Once you’ve got a clear idea of what you want to achieve, you need to drill down and make it measurable. We call this the “picture of success”! To do this, some like to use the SMART (Specific, Measurable, Attainable, Realistic and Timely) method to create goals. Another, often simpler way to define measurement around your objectives is asking ‘when are you satisfied?’ Wherever possible, ensure you include a number or percentage in the answer.
To create an event or conference with maximum impact, you need to live and breathe your “dream delegate”. What do they want, what motivates them and what can the conference do for them? You will need to build a psychographic profile to compliment the demographics. This will form a complete audience empathy map.
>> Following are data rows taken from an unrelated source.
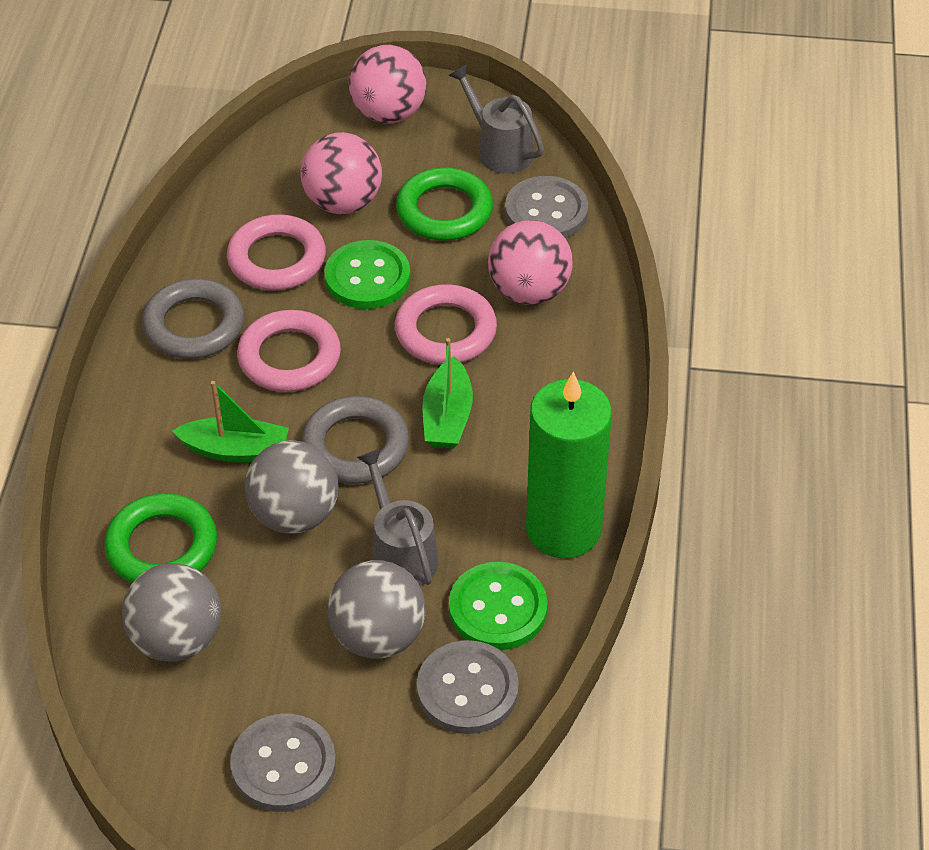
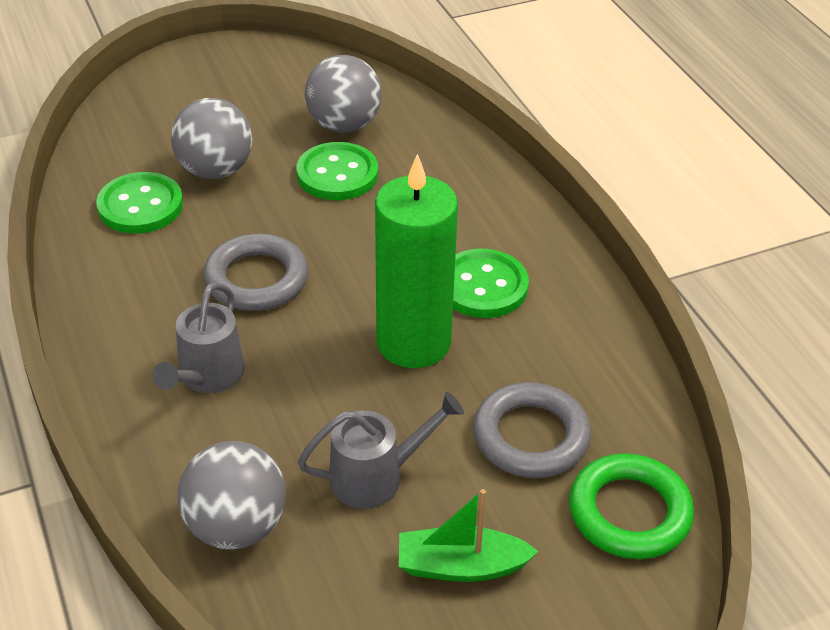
green boat: 2 -> 1
green button: 2 -> 3
green ring: 2 -> 1
grey button: 3 -> 0
pink ball: 3 -> 0
pink ring: 3 -> 0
The next step is to visualise the delegate journey. With the event objectives clearly defined, and an intimate understanding of your audience, you can create the event story by designing the flow of the content. Start by looking at your empathy map, create an idea around a particular audience ‘want or need’. Piece by piece you can build the journey your event is going to take the delegates on. You will want to create a program filled with those ‘lean forward’ moments when the delegation is completely immersed in the content, not their phones.
At this stage, you need to have a reality check – it had to happen eventually. Take the delegate journey you’ve mapped and cross check it against your objectives. Look at your proposed event program and ask yourself…
- Are you targeting the right audience?
- Will the event have the desired impact?
- Will the event drive the desired behaviour?
- Is the event environment suitable for focussed learning and inspiring delegates?
By asking the right questions, you won’t be that conference that is defined by a “I want a high profile personality to drive ticket sales” attitude. You will have the building blocks to develop a compelling program that resonates with your target audience. You will also be in a position to plan the delivery of the content to ensure it supports the event objectives, and enhances the overall delegate experience. Choose substance over style when you start planning your event and you’re well on the road to success!
*This article was published in Australia’s leading business tourism industry publication, Micenet magazine.